I'm in the process of writing a paper right now for my cultural anthropology class. It's supposed to be a typical day in my life with an explanation of how my life connects to others on a holistic level. I'm struggling with it.
I'd been working on it for over a week (she assigned it a couple weeks ago) before it hit me what the problem was. There's a huge gaping hole in my paper. I don't think I truly realized how much DD permeated until I tried to write about my day and found myself having to edit that part out.
I can say that I do my chores, but not that my husband assigns them. I can talk about having time as a couple, but not that some of that time is spent OTK. I can talk about interacting with online friends, but not that the point of connection for some of those friends is the DD lifestyle. I can say I do the dishes every night before bed, but not that it's a rule and I'll get spanked if I don't.
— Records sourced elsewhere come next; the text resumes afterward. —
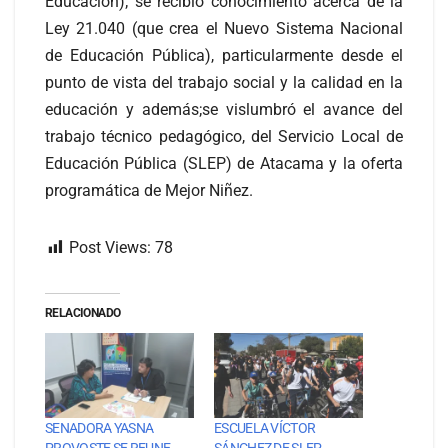
Educación); se recibió conocimiento acerca de la
Ley 21.040 (que crea el Nuevo Sistema Nacional
de Educación Pública), particularmente desde el
punto de vista del trabajo social y la calidad en la
educación y además;se vislumbró el avance del
trabajo técnico pedagógico, del Servicio Local de
Educación Pública (SLEP) de Atacama y la oferta
programática de Mejor Niñez.
Post Views:
78
RELACIONADO
SENADORA YASNA
ESCUELA VÍCTOR
PROVOSTE SE REUNE
SÁNCHEZ DE SLEP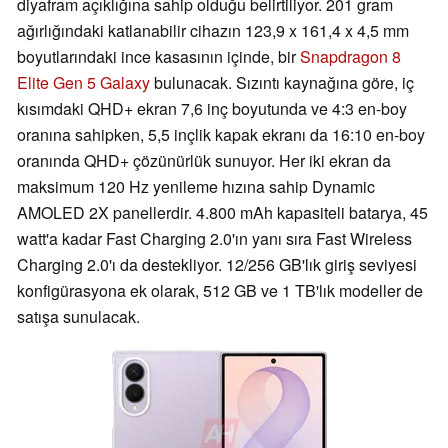
diyafram açıklığına sahip olduğu belirtiliyor. 201 gram
ağırlığındaki katlanabilir cihazın 123,9 x 161,4 x 4,5 mm
boyutlarındaki ince kasasının içinde, bir
Snapdragon 8
Elite Gen 5 Galaxy
bulunacak. Sızıntı kaynağına göre, iç
kısımdaki QHD+ ekran 7,6 inç boyutunda ve 4:3 en-boy
oranına sahipken, 5,5 inçlik kapak ekranı da 16:10 en-boy
oranında QHD+ çözünürlük sunuyor. Her iki ekran da
maksimum 120 Hz yenileme hızına sahip Dynamic
AMOLED 2X panellerdir. 4.800 mAh kapasiteli batarya, 45
watt'a kadar Fast Charging 2.0'ın yanı sıra Fast Wireless
Charging 2.0'ı da destekliyor. 12/256 GB'lık giriş seviyesi
konfigürasyona ek olarak, 512 GB ve 1 TB'lık modeller de
satışa sunulacak.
Without including all that, my paper falls flat. It's boring. It's not a true representation of who I am and what my typical day is. It's just a watered down version. Or at least it seems that way to me.
I have to admit there's a temptation to include that part of my life in my paper. After all, this is a cultural anthropology class where we are learning to study and understand other cultures. At its roots, the DD lifestyle is a culture.
But do I really want to open up that part of my life? It's one thing to talk about that aspect of my life here where I have the cushion of anonymity. It's a whole different thing to talk about in a paper that has my name on it.
I just don't know. And I'm running out of time to decide.